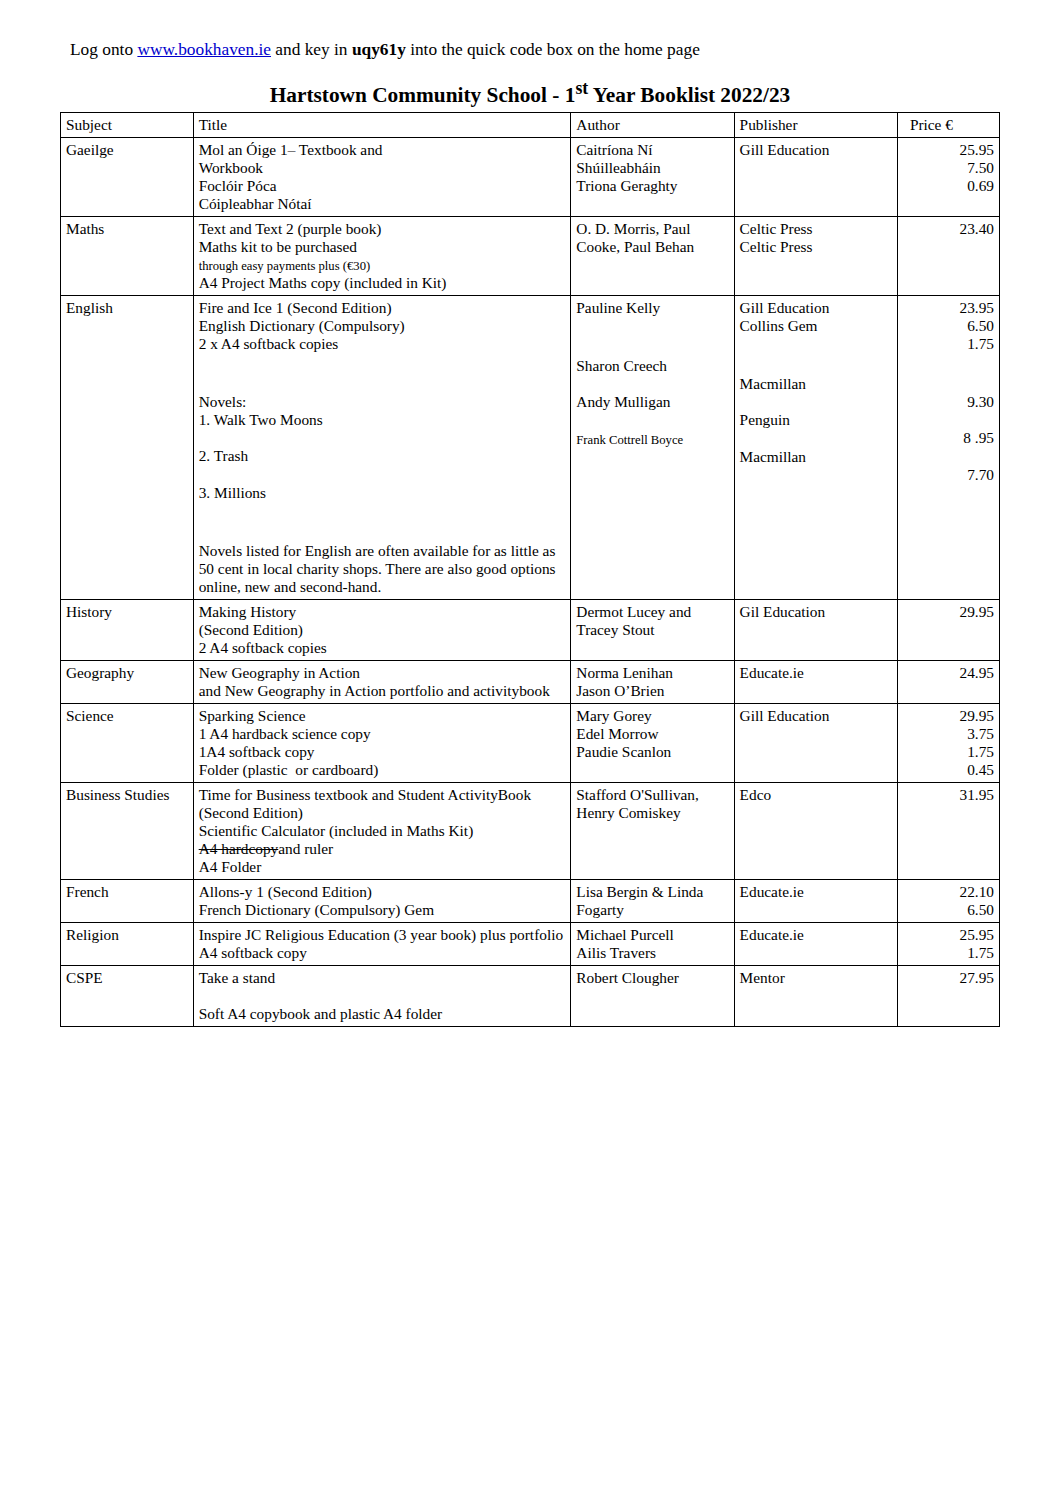Log onto www.bookhaven.ie and key in uqy61y into the quick code box on the home page
Hartstown Community School - 1st Year Booklist 2022/23
| Subject | Title | Author | Publisher | Price € |
| --- | --- | --- | --- | --- |
| Gaeilge | Mol an Óige 1– Textbook and Workbook Foclóir Póca Cóipleabhar Nótaí | Caitríona Ní Shúilleabháin Triona Geraghty | Gill Education | 25.95 7.50 0.69 |
| Maths | Text and Text 2 (purple book) Maths kit to be purchased through easy payments plus (€30) A4 Project Maths copy (included in Kit) | O. D. Morris, Paul Cooke, Paul Behan | Celtic Press Celtic Press | 23.40 |
| English | Fire and Ice 1 (Second Edition) English Dictionary (Compulsory) 2 x A4 softback copies Novels: 1. Walk Two Moons 2. Trash 3. Millions Novels listed for English are often available for as little as 50 cent in local charity shops. There are also good options online, new and second-hand. | Pauline Kelly Sharon Creech Andy Mulligan Frank Cottrell Boyce | Gill Education Collins Gem Macmillan Penguin Macmillan | 23.95 6.50 1.75 9.30 8 .95 7.70 |
| History | Making History (Second Edition) 2 A4 softback copies | Dermot Lucey and Tracey Stout | Gil Education | 29.95 |
| Geography | New Geography in Action and New Geography in Action portfolio and activitybook | Norma Lenihan Jason O’Brien | Educate.ie | 24.95 |
| Science | Sparking Science 1 A4 hardback science copy 1A4 softback copy Folder (plastic or cardboard) | Mary Gorey Edel Morrow Paudie Scanlon | Gill Education | 29.95 3.75 1.75 0.45 |
| Business Studies | Time for Business textbook and Student ActivityBook (Second Edition) Scientific Calculator (included in Maths Kit) A4 hardcopy and ruler A4 Folder | Stafford O'Sullivan, Henry Comiskey | Edco | 31.95 |
| French | Allons-y 1 (Second Edition) French Dictionary (Compulsory) Gem | Lisa Bergin & Linda Fogarty | Educate.ie | 22.10 6.50 |
| Religion | Inspire JC Religious Education (3 year book) plus portfolio A4 softback copy | Michael Purcell Ailis Travers | Educate.ie | 25.95 1.75 |
| CSPE | Take a stand Soft A4 copybook and plastic A4 folder | Robert Clougher | Mentor | 27.95 |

## ACTIVITY
From the material above, copy exactly the lines between the line holding "Hartstown Community School" and the line holding "Press | 23.40 |", inclusive, and only those.

## SOLUTION TO THE EXERCISE
Hartstown Community School - 1st Year Booklist 2022/23
| Subject | Title | Author | Publisher | Price € |
| --- | --- | --- | --- | --- |
| Gaeilge | Mol an Óige 1– Textbook and Workbook Foclóir Póca Cóipleabhar Nótaí | Caitríona Ní Shúilleabháin Triona Geraghty | Gill Education | 25.95 7.50 0.69 |
| Maths | Text and Text 2 (purple book) Maths kit to be purchased through easy payments plus (€30) A4 Project Maths copy (included in Kit) | O. D. Morris, Paul Cooke, Paul Behan | Celtic Press Celtic Press | 23.40 |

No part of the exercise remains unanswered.